REQUIREMENTS: Revise all of the material below, swapping "developed" for "processed" and keeping everything else the same.

━━ SUPPLIED ENTRIES

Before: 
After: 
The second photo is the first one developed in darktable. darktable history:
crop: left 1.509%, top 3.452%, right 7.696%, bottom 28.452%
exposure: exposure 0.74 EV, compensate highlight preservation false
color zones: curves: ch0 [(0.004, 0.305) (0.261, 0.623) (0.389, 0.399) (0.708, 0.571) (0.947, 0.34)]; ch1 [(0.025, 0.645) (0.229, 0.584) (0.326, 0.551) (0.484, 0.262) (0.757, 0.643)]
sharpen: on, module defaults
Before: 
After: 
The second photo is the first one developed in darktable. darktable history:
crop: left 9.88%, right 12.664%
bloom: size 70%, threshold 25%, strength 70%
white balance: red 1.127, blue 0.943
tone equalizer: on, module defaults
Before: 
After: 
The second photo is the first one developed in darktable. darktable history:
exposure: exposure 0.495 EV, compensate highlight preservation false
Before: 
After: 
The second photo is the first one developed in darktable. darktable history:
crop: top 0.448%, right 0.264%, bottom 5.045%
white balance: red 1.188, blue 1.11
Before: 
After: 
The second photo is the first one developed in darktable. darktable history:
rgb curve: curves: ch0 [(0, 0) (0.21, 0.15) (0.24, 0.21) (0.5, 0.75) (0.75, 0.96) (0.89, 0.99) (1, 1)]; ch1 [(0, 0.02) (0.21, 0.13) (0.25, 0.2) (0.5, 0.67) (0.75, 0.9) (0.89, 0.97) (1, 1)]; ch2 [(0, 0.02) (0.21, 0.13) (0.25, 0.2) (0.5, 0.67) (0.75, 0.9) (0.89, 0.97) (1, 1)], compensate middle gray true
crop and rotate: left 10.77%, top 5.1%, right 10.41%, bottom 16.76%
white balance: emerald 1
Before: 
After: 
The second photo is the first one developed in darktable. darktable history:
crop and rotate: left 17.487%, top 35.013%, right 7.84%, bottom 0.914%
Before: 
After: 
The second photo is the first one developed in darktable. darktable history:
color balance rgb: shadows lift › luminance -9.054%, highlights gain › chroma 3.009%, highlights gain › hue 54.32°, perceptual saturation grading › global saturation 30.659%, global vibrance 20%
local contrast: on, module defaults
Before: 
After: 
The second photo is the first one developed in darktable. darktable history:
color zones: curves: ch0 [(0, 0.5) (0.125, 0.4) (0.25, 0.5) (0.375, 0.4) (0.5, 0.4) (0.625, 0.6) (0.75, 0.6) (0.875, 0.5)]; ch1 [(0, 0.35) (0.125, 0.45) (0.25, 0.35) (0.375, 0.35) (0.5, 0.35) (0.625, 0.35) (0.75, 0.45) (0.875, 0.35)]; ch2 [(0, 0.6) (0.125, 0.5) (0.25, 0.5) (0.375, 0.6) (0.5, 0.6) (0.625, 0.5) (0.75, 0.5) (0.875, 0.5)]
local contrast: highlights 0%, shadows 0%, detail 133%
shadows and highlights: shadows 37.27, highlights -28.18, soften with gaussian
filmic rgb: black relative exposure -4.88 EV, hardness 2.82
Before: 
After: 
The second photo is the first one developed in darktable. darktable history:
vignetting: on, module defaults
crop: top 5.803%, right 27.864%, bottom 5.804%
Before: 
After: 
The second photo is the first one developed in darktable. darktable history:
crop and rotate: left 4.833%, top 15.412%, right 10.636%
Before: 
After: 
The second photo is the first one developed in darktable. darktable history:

━━━━

ANSWER IN FULL:
Before: 
After: 
The second photo is the first one processed in darktable. darktable history:
crop: left 1.509%, top 3.452%, right 7.696%, bottom 28.452%
exposure: exposure 0.74 EV, compensate highlight preservation false
color zones: curves: ch0 [(0.004, 0.305) (0.261, 0.623) (0.389, 0.399) (0.708, 0.571) (0.947, 0.34)]; ch1 [(0.025, 0.645) (0.229, 0.584) (0.326, 0.551) (0.484, 0.262) (0.757, 0.643)]
sharpen: on, module defaults
Before: 
After: 
The second photo is the first one processed in darktable. darktable history:
crop: left 9.88%, right 12.664%
bloom: size 70%, threshold 25%, strength 70%
white balance: red 1.127, blue 0.943
tone equalizer: on, module defaults
Before: 
After: 
The second photo is the first one processed in darktable. darktable history:
exposure: exposure 0.495 EV, compensate highlight preservation false
Before: 
After: 
The second photo is the first one processed in darktable. darktable history:
crop: top 0.448%, right 0.264%, bottom 5.045%
white balance: red 1.188, blue 1.11
Before: 
After: 
The second photo is the first one processed in darktable. darktable history:
rgb curve: curves: ch0 [(0, 0) (0.21, 0.15) (0.24, 0.21) (0.5, 0.75) (0.75, 0.96) (0.89, 0.99) (1, 1)]; ch1 [(0, 0.02) (0.21, 0.13) (0.25, 0.2) (0.5, 0.67) (0.75, 0.9) (0.89, 0.97) (1, 1)]; ch2 [(0, 0.02) (0.21, 0.13) (0.25, 0.2) (0.5, 0.67) (0.75, 0.9) (0.89, 0.97) (1, 1)], compensate middle gray true
crop and rotate: left 10.77%, top 5.1%, right 10.41%, bottom 16.76%
white balance: emerald 1
Before: 
After: 
The second photo is the first one processed in darktable. darktable history:
crop and rotate: left 17.487%, top 35.013%, right 7.84%, bottom 0.914%
Before: 
After: 
The second photo is the first one processed in darktable. darktable history:
color balance rgb: shadows lift › luminance -9.054%, highlights gain › chroma 3.009%, highlights gain › hue 54.32°, perceptual saturation grading › global saturation 30.659%, global vibrance 20%
local contrast: on, module defaults
Before: 
After: 
The second photo is the first one processed in darktable. darktable history:
color zones: curves: ch0 [(0, 0.5) (0.125, 0.4) (0.25, 0.5) (0.375, 0.4) (0.5, 0.4) (0.625, 0.6) (0.75, 0.6) (0.875, 0.5)]; ch1 [(0, 0.35) (0.125, 0.45) (0.25, 0.35) (0.375, 0.35) (0.5, 0.35) (0.625, 0.35) (0.75, 0.45) (0.875, 0.35)]; ch2 [(0, 0.6) (0.125, 0.5) (0.25, 0.5) (0.375, 0.6) (0.5, 0.6) (0.625, 0.5) (0.75, 0.5) (0.875, 0.5)]
local contrast: highlights 0%, shadows 0%, detail 133%
shadows and highlights: shadows 37.27, highlights -28.18, soften with gaussian
filmic rgb: black relative exposure -4.88 EV, hardness 2.82
Before: 
After: 
The second photo is the first one processed in darktable. darktable history:
vignetting: on, module defaults
crop: top 5.803%, right 27.864%, bottom 5.804%
Before: 
After: 
The second photo is the first one processed in darktable. darktable history:
crop and rotate: left 4.833%, top 15.412%, right 10.636%
Before: 
After: 
The second photo is the first one processed in darktable. darktable history:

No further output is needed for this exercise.